One of my favorite questions to ask people coming to therapy for their first appointment is a wonderful Narrative Therapy question, it goes as follows: “As I get to know you better, what will I learn to appreciate about you?”
What I like about this question is it helps us to slow down, expand our view of ourselves, and appreciate all the parts that make us who we are. This question doesn’t have to only live in your pre-pregnancy self, of course, but it is a good place to start.
You might notice that there are things that you cherished (about you) pre-pregnancy that haven’t been expressed in a while. Maybe you used to really appreciate how you were able to concentrate on tasks from beginning to end but having children doesn’t allow you the space to do that consistently. This might be a pain point and something you wish you could get back about your pre-pregnant self or a part of your previous self that you grieve.
2. What do you grieve about in your postpartum life?
Pregnancy and birth are enormous transitions. Parts of you might feel like they have died, or at the very least lie dormant for weeks, months, or years. You might not have been able to put the word “grief” to what you have been experiencing, but in my experience (and many others) grief in motherhood is very real.
Just remember, you won’t be in this space forever, but the pathway to healing is to safely process your losses. And above all let’s remember that where there is grief, joy and hope can also be found.
Here is a little meditation script to try: I am open to feeling my sorrow. I am allowing myself to grieve who I used to be. When I breathe in slowly I feel my sorrow in my (chest). I can experience my sorrow without judgment and when I breathe in deeply and slowly, I can release my sorrow when I’m ready. I can live in a space where sorrow can be present and joy can be present. I can place my hand on my heart and feel the warmth of joy.

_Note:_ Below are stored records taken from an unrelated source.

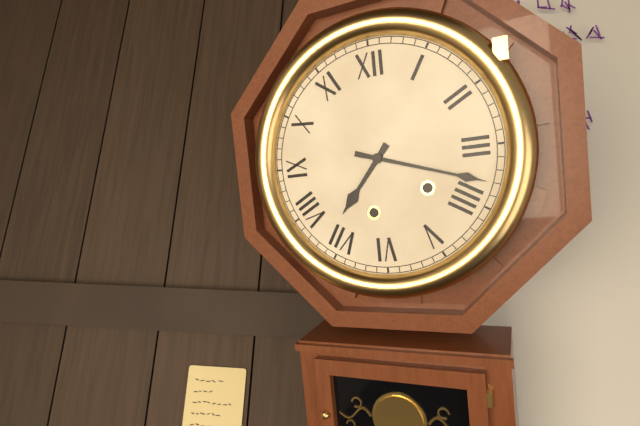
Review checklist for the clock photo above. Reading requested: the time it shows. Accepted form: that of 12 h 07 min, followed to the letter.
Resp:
7 h 18 min
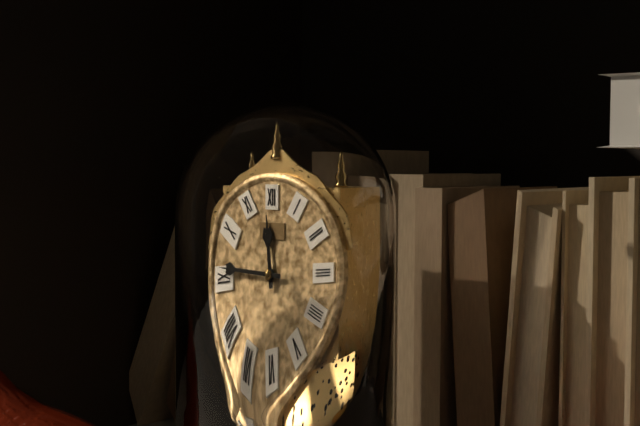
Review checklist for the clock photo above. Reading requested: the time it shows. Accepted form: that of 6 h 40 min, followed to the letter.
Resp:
11 h 46 min
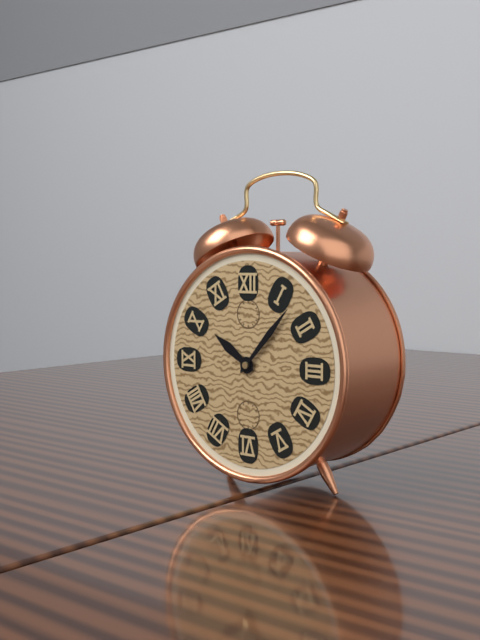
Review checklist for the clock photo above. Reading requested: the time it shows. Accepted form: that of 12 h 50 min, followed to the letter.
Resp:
10 h 07 min
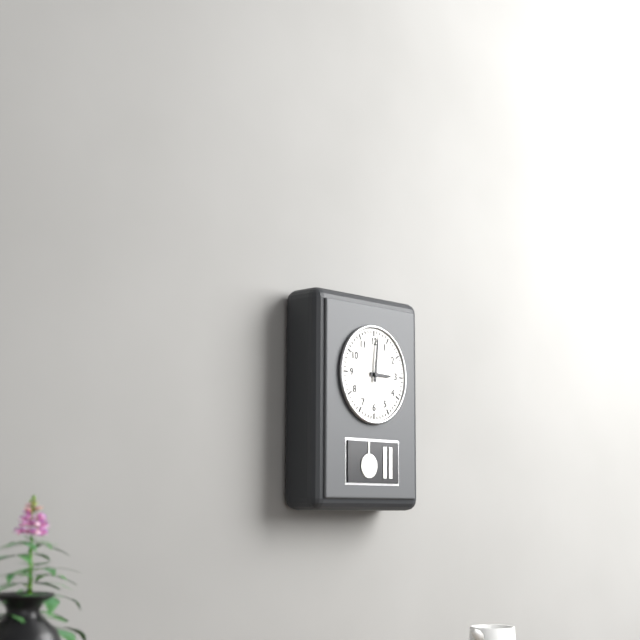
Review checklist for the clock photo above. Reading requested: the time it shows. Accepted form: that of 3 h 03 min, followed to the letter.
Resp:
3 h 01 min
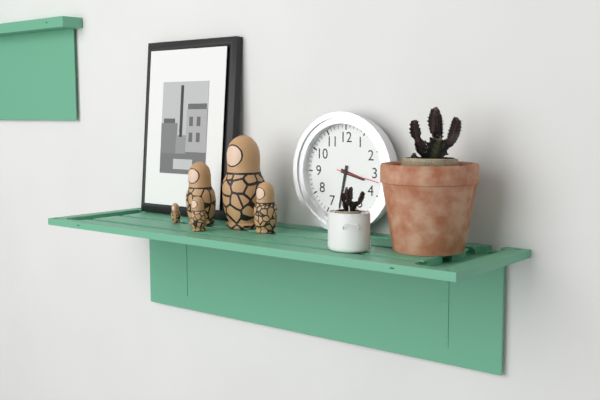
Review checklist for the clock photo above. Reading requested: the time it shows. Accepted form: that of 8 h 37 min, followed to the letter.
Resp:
3 h 32 min
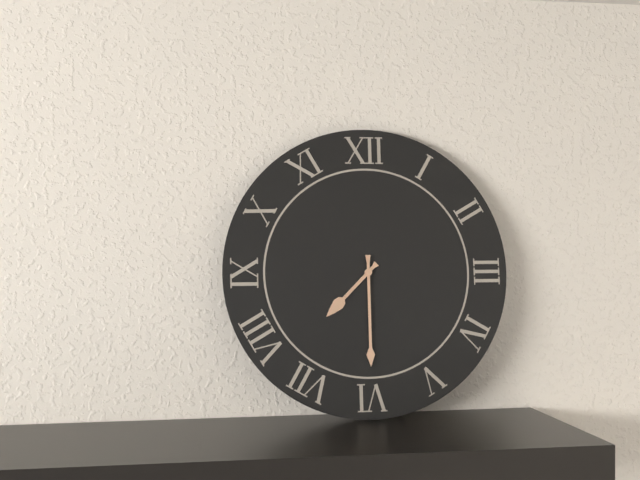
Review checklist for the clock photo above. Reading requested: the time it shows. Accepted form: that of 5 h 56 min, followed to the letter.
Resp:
7 h 30 min
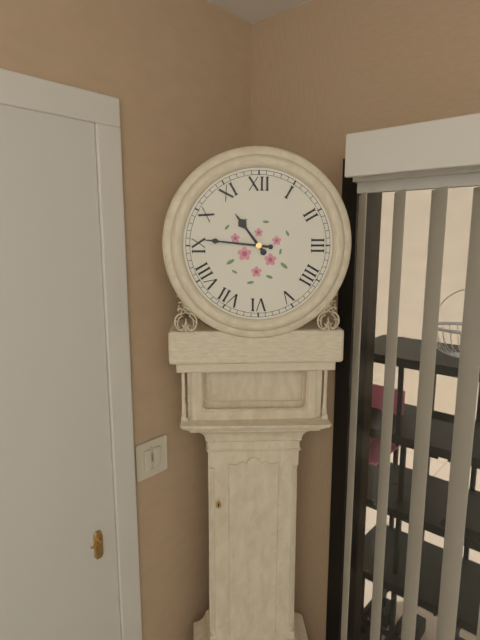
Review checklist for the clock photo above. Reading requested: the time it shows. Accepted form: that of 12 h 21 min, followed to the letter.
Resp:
10 h 46 min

3. What do you celebrate about yourself now?
How can I possibly hold grief and hope at the same time? Some days you might be able to and some not—that is perfectly normal. There will be days when the clouds will clear and you can celebrate and appreciate yourself again.
Go back to step one and ask yourself what you appreciate about yourself in this moment right now, sitting in the space you are in. Once you come up with even one thing, do something to celebrate!
When you celebrate you are giving your brain a literal boost (thanks to neuropathways) to help solidify who you are becoming. You get serious brain bonus points if you share your celebration with someone else! When you share the story of who you are becoming, you are solidifying a new narrative and helping others to learn about you.
4. What support do you need to live with your postpartum self?
Some people feel comfortable sharing their pregnancy and postpartum stories with others while for some this might be a more private process. Whether you speak your story aloud or record it for yourself (through journaling, art, movement, or music) the point is to do something to ground yourself in the real postpartum space you now reside in.
And please, from one postpartum mama to another: If you need help, ask. There are groups, therapists, churches, organizations, and care just for you. You also don’t have to share your story to try doing something new to live with your postpartum self. To live your fullest postpartum life, you can either incorporate your child(ren) into the activities you are doing or ask for the help of others so you can have time alone. Everyone does this differently and it is about finding the right balance for you over time and communicating your needs to others.
There are going to be seasons in life for reflection and seasons in life to relax with Netflix. Whatever season you are in, know we are rooting for you to live authentically with the ones you love most.
You’ve already come such a long way, always remember that.